Van Vleuten begins racing part-time for pro team Vrienden van het Platteland
Inspired by her progress, she quits her office job, aged 28, to pursue a career in pro cycling with Nederland Bloeit
Bags her breakthrough win at the Tour of Flanders and goes on to claim the Women’s Road World Cup
Wins the Belgium Tour and earns the first of four national time-trial titles
Crashes out of the Rio Olympics road race while leading the field. She recovers to claim her second Belgium Tour a month later
Wins her first Worlds time-trial title in Bergen, as well as La Course by Le Tour de France, the Holland Ladies Tour and the Great Ocean Road Race
Wins the Giro Rosa, her second La Course, her second Worlds time-trial title, her second Holland Ladies Tour and the Women’s WorldTour
Earns her first Road Race World Championships title in Yorkshire, and triumphs at Liège-Bastogne-Liège, Strade Bianche and the Giro Rosa
Wins the Tokyo Olympics time-trial, finishes second in the Olympic road race, claims her second Tour of Flanders and wins the Challenge by La Vuelta
Storms to a second Worlds road race title, and wins the Tour de France Femmes, Giro Donne, Challenge by La Vuelta and Liège-Bastogne-Lièg
Wins her fourth Giro Donne and La Vuelta Femenina in her final year

Van Vleuten on…

… being a champion
‘I’m a really big fan of athletes that are champions on and off the bike. Marianne Vos has always been a good example.

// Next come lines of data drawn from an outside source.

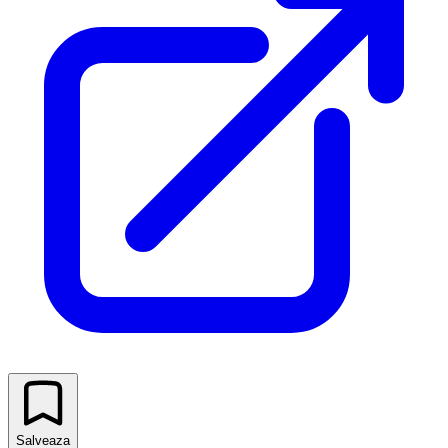
Salveaza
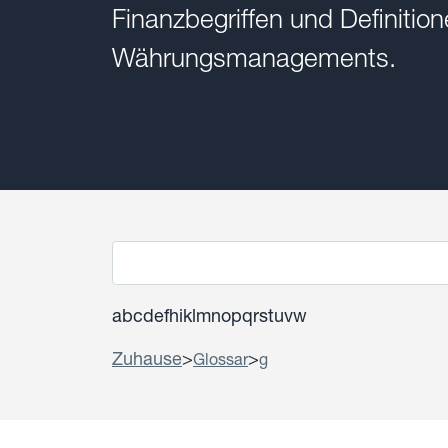
Finanzbegriffen und Definiti
Währungsmanagements.
a
b
c
d
e
f
h
i
k
l
m
n
o
p
q
r
s
t
u
v
w
Zuhause
>
>
Glossar
g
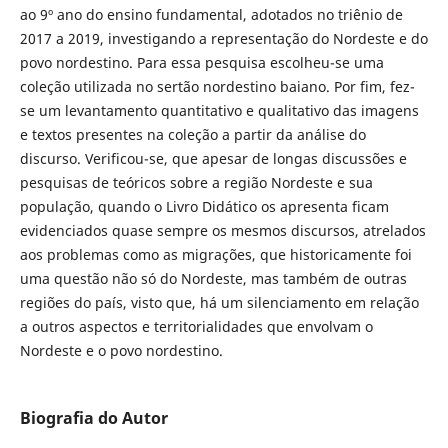
ao 9º ano do ensino fundamental, adotados no triênio de
2017 a 2019, investigando a representação do Nordeste e do
povo nordestino. Para essa pesquisa escolheu-se uma
coleção utilizada no sertão nordestino baiano. Por fim, fez-
se um levantamento quantitativo e qualitativo das imagens
e textos presentes na coleção a partir da análise do
discurso. Verificou-se, que apesar de longas discussões e
pesquisas de teóricos sobre a região Nordeste e sua
população, quando o Livro Didático os apresenta ficam
evidenciados quase sempre os mesmos discursos, atrelados
aos problemas como as migrações, que historicamente foi
uma questão não só do Nordeste, mas também de outras
regiões do país, visto que, há um silenciamento em relação
a outros aspectos e territorialidades que envolvam o
Nordeste e o povo nordestino.
Biografia do Autor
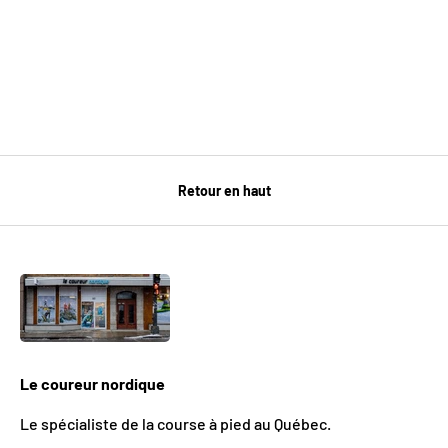
Retour en haut
Le coureur nordique
Le spécialiste de la course à pied au Québec.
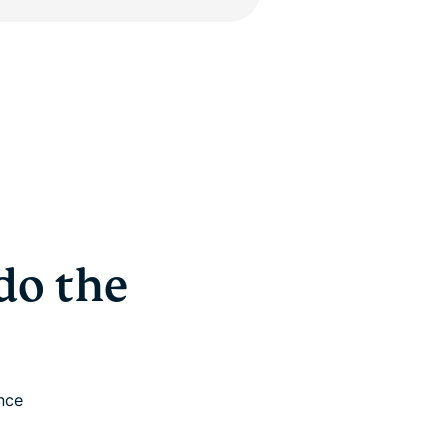
do the
nce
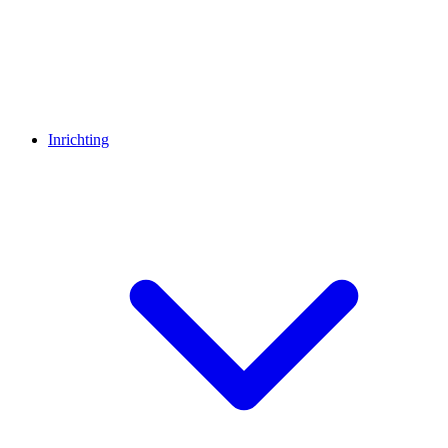
Inrichting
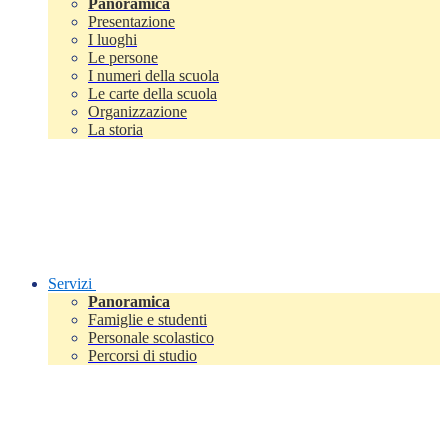
Panoramica
Presentazione
I luoghi
Le persone
I numeri della scuola
Le carte della scuola
Organizzazione
La storia
Servizi
Panoramica
Famiglie e studenti
Personale scolastico
Percorsi di studio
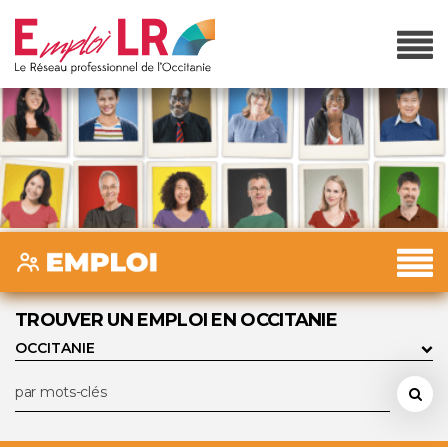
TROUVER UN EMPLOI EN OCCITANIE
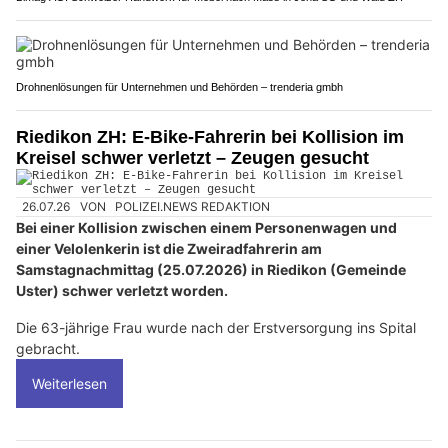
Drohnenlösungen für Unternehmen und Behörden – trenderia gmbh
Riedikon ZH: E-Bike-Fahrerin bei Kollision im
Kreisel schwer verletzt – Zeugen gesucht
26.07.26
VON
POLIZEI.NEWS REDAKTION
Bei einer Kollision zwischen einem Personenwagen und
einer Velolenkerin ist die Zweiradfahrerin am
Samstagnachmittag (25.07.2026) in Riedikon (Gemeinde
Uster) schwer verletzt worden.
Die 63-jährige Frau wurde nach der Erstversorgung ins Spital
gebracht.
Weiterlesen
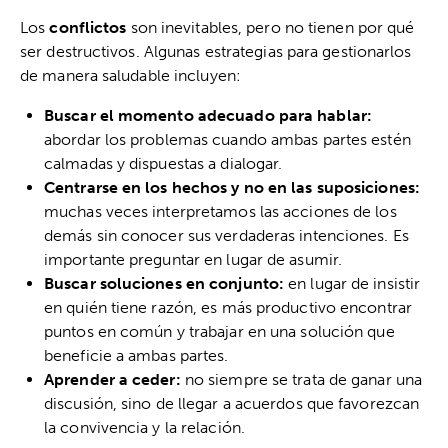
Los
conflictos
son inevitables, pero no tienen por qué
ser destructivos. Algunas estrategias para gestionarlos
de manera saludable incluyen:
Buscar el momento adecuado para hablar:
abordar los problemas cuando ambas partes estén
calmadas y dispuestas a dialogar.
Centrarse en los hechos y no en las suposiciones:
muchas veces interpretamos las acciones de los
demás sin conocer sus verdaderas intenciones. Es
importante preguntar en lugar de asumir.
Buscar soluciones en conjunto:
en lugar de insistir
en quién tiene razón, es más productivo encontrar
puntos en común y trabajar en una solución que
beneficie a ambas partes.
Aprender a ceder:
no siempre se trata de ganar una
discusión, sino de llegar a acuerdos que favorezcan
la convivencia y la relación.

She made me aware that there is something bigger than winning a medal – and that is how you do it. I was always authentic. I never played a role. I wanted to ride to be myself, but also to be nice to people and to inspire people.’

… the women’s pro peloton
‘I would like to see more women from different nationalities coming up. For example, I see a lack of Spanish women ata high level. But I would like more women from outside Europe too. The minimum salary in the Women’s WorldTour will help. For example, in Colombia women are treated differently to men and maybe with financial support it makes it more possible to go overseas to race.’

… competition
‘It is important for our sport that the Dutchies have more competitors! And it is also important that more teams are competitive. Last year it was not a good development that SD Worx won so much, and even for the team it is not so nice. It’s more interesting if the quality is more spread out. The races have been interesting but it is important that we give more girls the opportunity to race.’

… her university party days
‘Oh yeah! But I am not all that keen to go back to my uni days. I am really happy that I had that period of fun. Now I have retired I have more freedom to go out when I want. Maybe not with alcohol but I can go to bed a bit late and enjoy life – and nightlife!’